4. The Role of Bonds and Asset Allocation

The speaker addresses the "untethered" nature of the bond market, noting that yields in Japan, Germany, and the UK have reached levels not seen in decades.

  • Competition for Flows: As bond yields move from "extremely low" (post-GFC) to "normal," they are beginning to compete with equities for capital.
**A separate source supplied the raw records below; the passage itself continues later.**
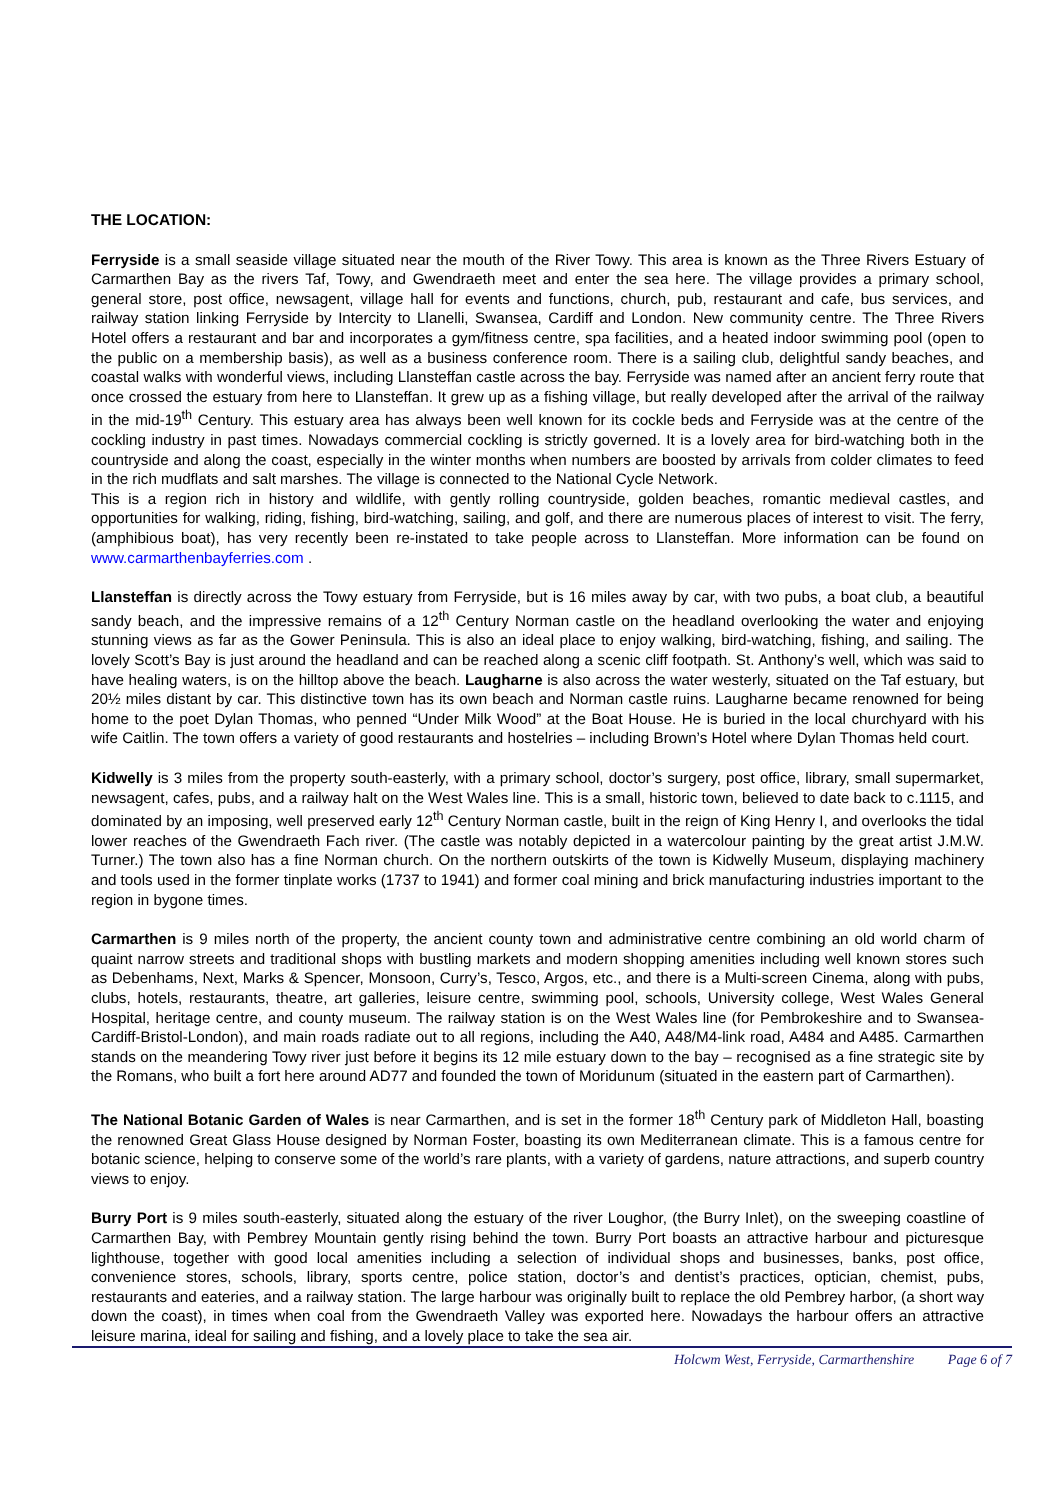THE LOCATION:
Ferryside is a small seaside village situated near the mouth of the River Towy. This area is known as the Three Rivers Estuary of Carmarthen Bay as the rivers Taf, Towy, and Gwendraeth meet and enter the sea here. The village provides a primary school, general store, post office, newsagent, village hall for events and functions, church, pub, restaurant and cafe, bus services, and railway station linking Ferryside by Intercity to Llanelli, Swansea, Cardiff and London. New community centre. The Three Rivers Hotel offers a restaurant and bar and incorporates a gym/fitness centre, spa facilities, and a heated indoor swimming pool (open to the public on a membership basis), as well as a business conference room. There is a sailing club, delightful sandy beaches, and coastal walks with wonderful views, including Llansteffan castle across the bay. Ferryside was named after an ancient ferry route that once crossed the estuary from here to Llansteffan. It grew up as a fishing village, but really developed after the arrival of the railway in the mid-19<sup>th</sup> Century. This estuary area has always been well known for its cockle beds and Ferryside was at the centre of the cockling industry in past times. Nowadays commercial cockling is strictly governed. It is a lovely area for bird-watching both in the countryside and along the coast, especially in the winter months when numbers are boosted by arrivals from colder climates to feed in the rich mudflats and salt marshes. The village is connected to the National Cycle Network.
This is a region rich in history and wildlife, with gently rolling countryside, golden beaches, romantic medieval castles, and opportunities for walking, riding, fishing, bird-watching, sailing, and golf, and there are numerous places of interest to visit. The ferry, (amphibious boat), has very recently been re-instated to take people across to Llansteffan. More information can be found on www.carmarthenbayferries.com .
Llansteffan is directly across the Towy estuary from Ferryside, but is 16 miles away by car, with two pubs, a boat club, a beautiful sandy beach, and the impressive remains of a 12<sup>th</sup> Century Norman castle on the headland overlooking the water and enjoying stunning views as far as the Gower Peninsula. This is also an ideal place to enjoy walking, bird-watching, fishing, and sailing. The lovely Scott’s Bay is just around the headland and can be reached along a scenic cliff footpath. St. Anthony’s well, which was said to have healing waters, is on the hilltop above the beach. Laugharne is also across the water westerly, situated on the Taf estuary, but 20½ miles distant by car. This distinctive town has its own beach and Norman castle ruins. Laugharne became renowned for being home to the poet Dylan Thomas, who penned “Under Milk Wood” at the Boat House. He is buried in the local churchyard with his wife Caitlin. The town offers a variety of good restaurants and hostelries – including Brown’s Hotel where Dylan Thomas held court.
Kidwelly is 3 miles from the property south-easterly, with a primary school, doctor’s surgery, post office, library, small supermarket, newsagent, cafes, pubs, and a railway halt on the West Wales line. This is a small, historic town, believed to date back to c.1115, and dominated by an imposing, well preserved early 12<sup>th</sup> Century Norman castle, built in the reign of King Henry I, and overlooks the tidal lower reaches of the Gwendraeth Fach river. (The castle was notably depicted in a watercolour painting by the great artist J.M.W. Turner.) The town also has a fine Norman church. On the northern outskirts of the town is Kidwelly Museum, displaying machinery and tools used in the former tinplate works (1737 to 1941) and former coal mining and brick manufacturing industries important to the region in bygone times.
Carmarthen is 9 miles north of the property, the ancient county town and administrative centre combining an old world charm of quaint narrow streets and traditional shops with bustling markets and modern shopping amenities including well known stores such as Debenhams, Next, Marks & Spencer, Monsoon, Curry’s, Tesco, Argos, etc., and there is a Multi-screen Cinema, along with pubs, clubs, hotels, restaurants, theatre, art galleries, leisure centre, swimming pool, schools, University college, West Wales General Hospital, heritage centre, and county museum. The railway station is on the West Wales line (for Pembrokeshire and to Swansea-Cardiff-Bristol-London), and main roads radiate out to all regions, including the A40, A48/M4-link road, A484 and A485. Carmarthen stands on the meandering Towy river just before it begins its 12 mile estuary down to the bay – recognised as a fine strategic site by the Romans, who built a fort here around AD77 and founded the town of Moridunum (situated in the eastern part of Carmarthen).
The National Botanic Garden of Wales is near Carmarthen, and is set in the former 18<sup>th</sup> Century park of Middleton Hall, boasting the renowned Great Glass House designed by Norman Foster, boasting its own Mediterranean climate. This is a famous centre for botanic science, helping to conserve some of the world’s rare plants, with a variety of gardens, nature attractions, and superb country views to enjoy.
Burry Port is 9 miles south-easterly, situated along the estuary of the river Loughor, (the Burry Inlet), on the sweeping coastline of Carmarthen Bay, with Pembrey Mountain gently rising behind the town. Burry Port boasts an attractive harbour and picturesque lighthouse, together with good local amenities including a selection of individual shops and businesses, banks, post office, convenience stores, schools, library, sports centre, police station, doctor’s and dentist’s practices, optician, chemist, pubs, restaurants and eateries, and a railway station. The large harbour was originally built to replace the old Pembrey harbor, (a short way down the coast), in times when coal from the Gwendraeth Valley was exported here. Nowadays the harbour offers an attractive leisure marina, ideal for sailing and fishing, and a lovely place to take the sea air.
Holcwm West, Ferryside, Carmarthenshire Page 6 of 7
However, the speaker maintains that we are not yet in a stage where bonds are a direct threat to equity dominance.
  • Historical Context: The speaker references the 1987 market crash as a reminder that bond yields can suddenly become the primary driver of equity market sentiment.

5. Forward-Looking Expectations

The speaker suggests that investors should temper their expectations for future returns.

  • Projected Returns: Moving from the recent 20%+ annual returns to a more sustainable 8–10% range.
  • Earnings Growth: Analysts project 10–11% earnings growth for S&P 500 companies over the next five years.
  • Multiple Expansion: The speaker warns against expecting further multiple expansion, noting that the S&P 500 is currently trading at ~21x earnings, while a more reasonable valuation would be 18–19x.

Synthesis and Conclusion

The core takeaway is that while the AI-driven tech trade remains fundamentally supported by earnings, the market is currently experiencing high concentration risk. Investors are advised to look toward international value strategies and non-tech sectors to diversify their portfolios. As the market transitions from a period of extreme multiple expansion to one driven primarily by earnings growth, investors should prepare for more moderate, single-digit returns and remain vigilant regarding volatility and earnings momentum shifts.